We make the effort this time, in all but rehearsing until we’re good enough. We haven’t got a drummer, but we do have the Casio. We haven’t even got Rob for some reason, but that’s not going to stop us. We turn up early, even bringing some of our own equipment, including Ash’s new guitar amp, a Fender Twin Reverb. (If I’d been jealous about the guitar, this was something else. At least the guitar looked stupid.) We stroll into The Arts Centre about an hour before we figure we’d be on stage, there being no other support band and no need for us to soundcheck. Someone questions us on the way in –we go through the main entrance, not the stage door – but seem convinced that we’re the support band due to us carrying equipment. I’ve often wondered if this would work elsewhere: turn up at a sold out gig at Wembley Arena carrying a couple of flight cases, muttering how you’ve just managed to lose your Access All Areas pass, and see if you get past anyone. Probably not.
13th Reunion have finished their soundcheck and a couple of them are stood in far corner next to the mass speakers of the PA system. This is a big step us for us, particularly after the Marmion shambles. The Arts Centre only seems to get a certain calibre of band. It’s not like the Rathole where Gibbons will risk a new band, knowing that some of us punters will turn up regardless. Here, you have to pay to hire the room, get a PA in, organise the door and promote the whole thing. Big stuff for bigger bands.
Having told the local press that we were the support band, it may have been wise to have asked 13th Reunion if it was okay that we turn up again. We haven’t. Barry, their singer, spots us and makes straight for us. We’re pleased to see him, looking forward to another great night ahead. However, his first words throw us somewhat:
“Sorry, lads. Not tonight.”
“- ! –“ We respond, the three of us, with, well, with expressions of sorts.
“Look. We like you and that. You’re alright. But we think it’s time you started getting your own gigs.”
We know we should respect their decision, at least they’ve spoken about us for a start. We also know that we should do the honourable thing and stay to support another struggling young local band, assist in maintaining a thriving Tamworth music scene. The fuck we should. We’re straight out of there and we walk – three guitars and an amp – all the way back up the Glascote Road. This takes ages but is lightened up by Spencer and Ashley performing a bizarre mock chase. As they run after me, pushing the amp, they hum and sing the intro to “A Day At Home” off our first “demo.” The inference is clear. We’ve come so far that a song which we once thought a major achievement is now worth taking the piss out of. Shows progress, I suppose.

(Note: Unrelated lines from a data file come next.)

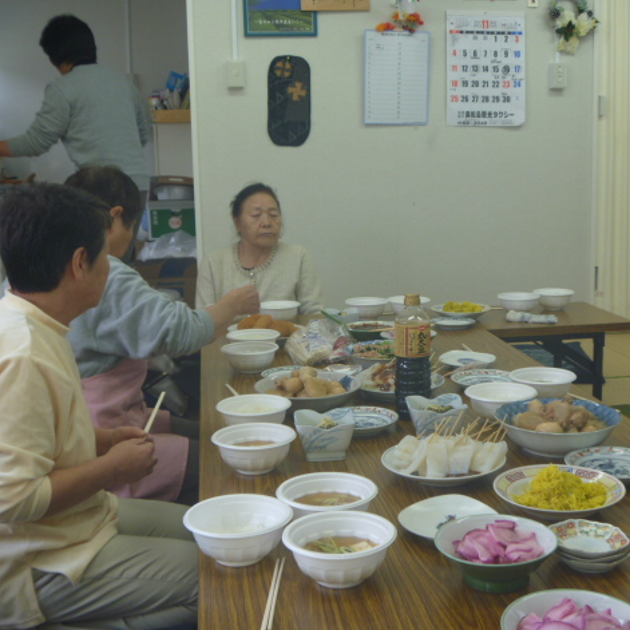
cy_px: 320
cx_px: 387
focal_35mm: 42
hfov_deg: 39.8
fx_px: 865
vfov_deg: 40.0
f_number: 3.5
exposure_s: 1/30
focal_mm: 6.3
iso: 100
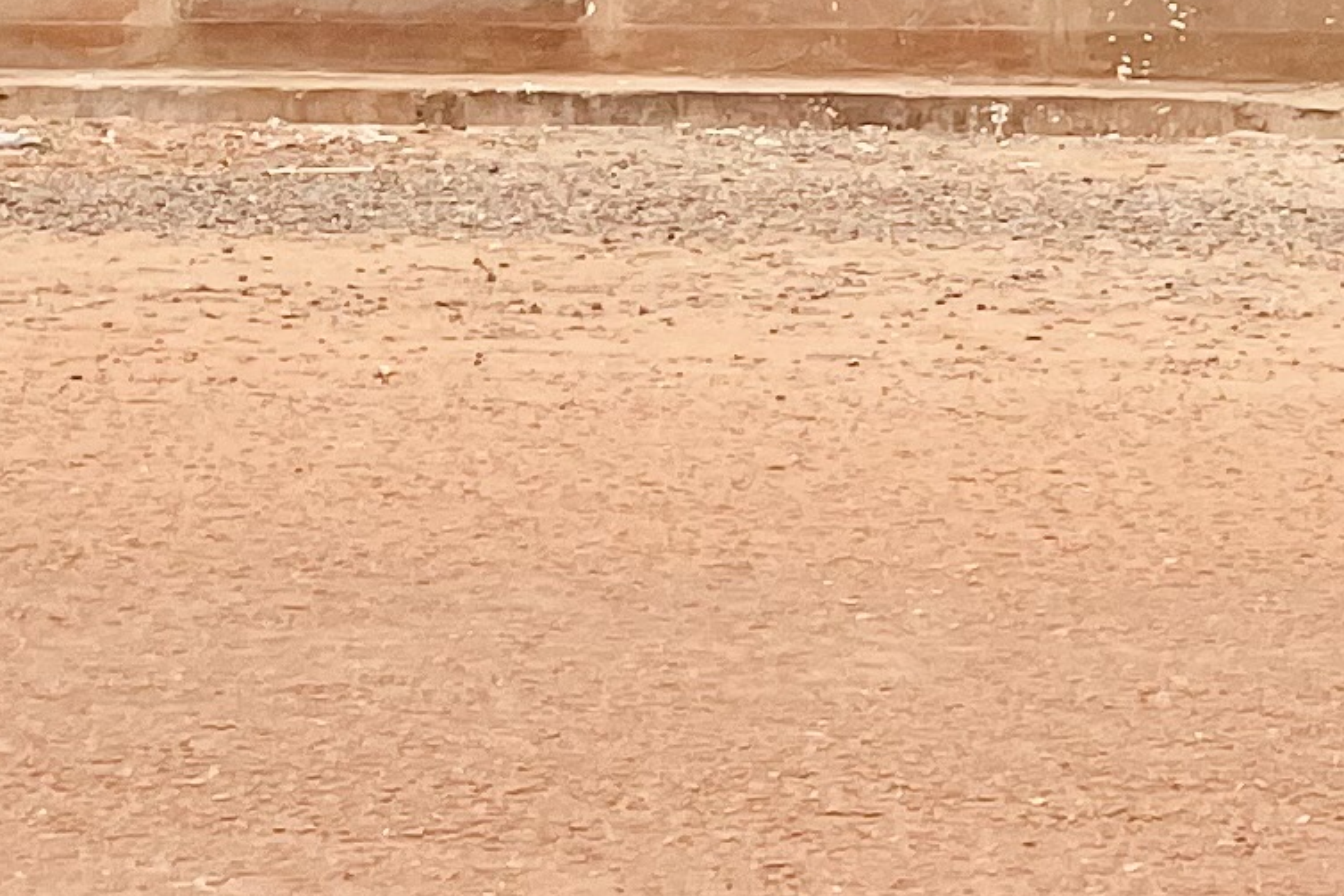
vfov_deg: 8.4
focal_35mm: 139
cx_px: 1348
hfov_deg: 14.5
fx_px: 5190
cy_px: -1708
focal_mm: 5.1
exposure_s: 1/1912
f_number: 1.6
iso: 32
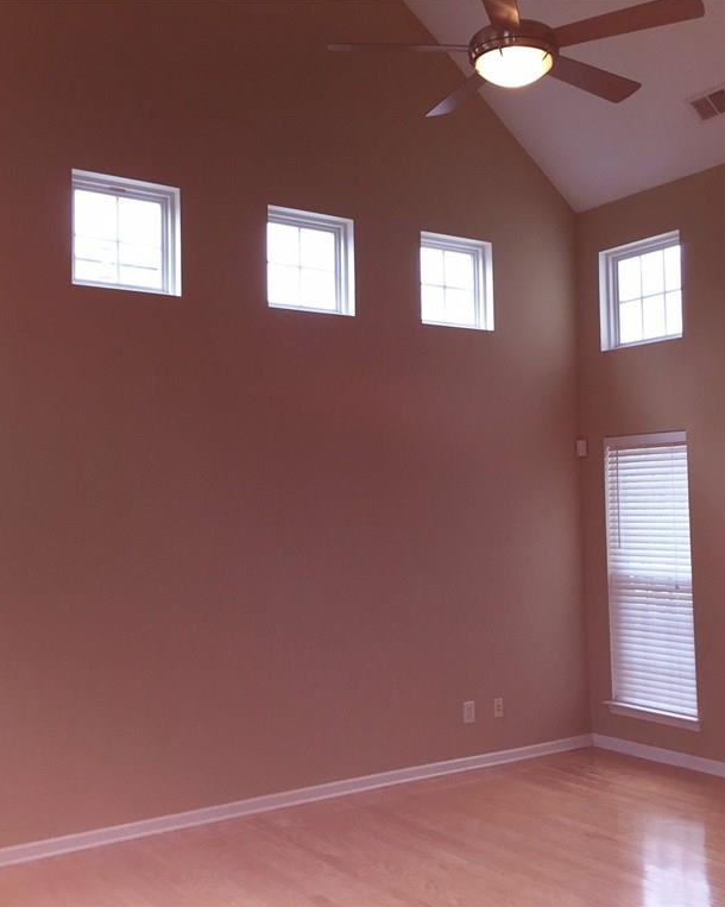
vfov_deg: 47.9
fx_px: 1020
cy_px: 452
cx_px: 390
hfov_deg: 39.1
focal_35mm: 38
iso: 32
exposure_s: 1/37
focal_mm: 4.15
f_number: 2.2
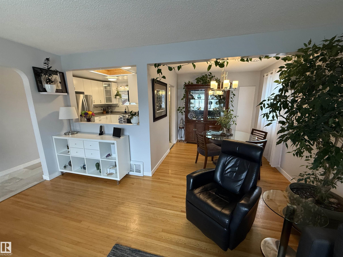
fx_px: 139
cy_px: 128
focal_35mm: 14
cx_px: 172
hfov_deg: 102.1
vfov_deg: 85.7
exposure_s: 1/120
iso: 250
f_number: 2.2
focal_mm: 2.22
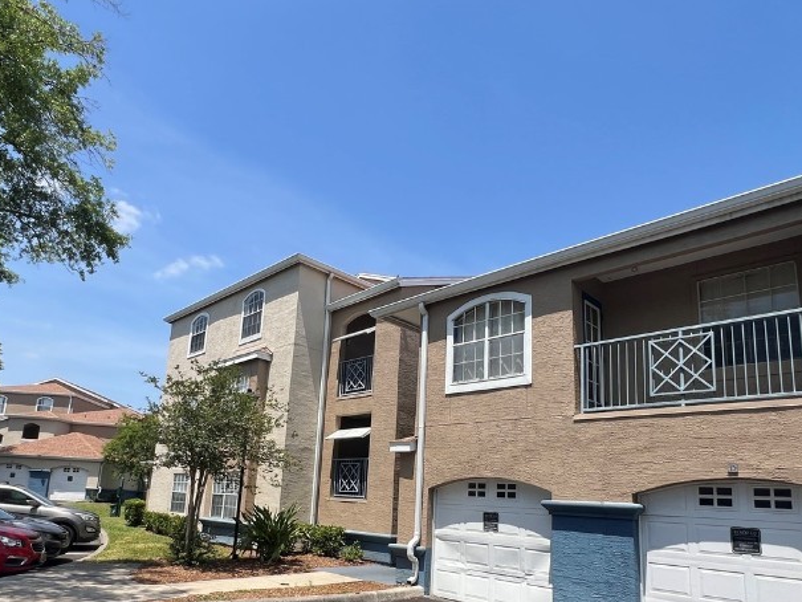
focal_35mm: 22
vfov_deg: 59.7
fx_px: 510
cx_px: 366
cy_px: 400
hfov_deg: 76.2
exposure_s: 1/1815
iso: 32
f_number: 1.8
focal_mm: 1.57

The other thing that it didn’t take long to work our about that night is this: at first we honestly thought that 13th Reunion didn’t want to share a gig with us because we were so good we were guaranteed to blow them offstage. In fact, the Marmion gig was such a mess that there could have been few bands in the history of live music that had ever put in a worse performance. That, unfortunately for us, was 13th Reunion’s only marketing plan. I can understand why they weren’t going to let us steal it.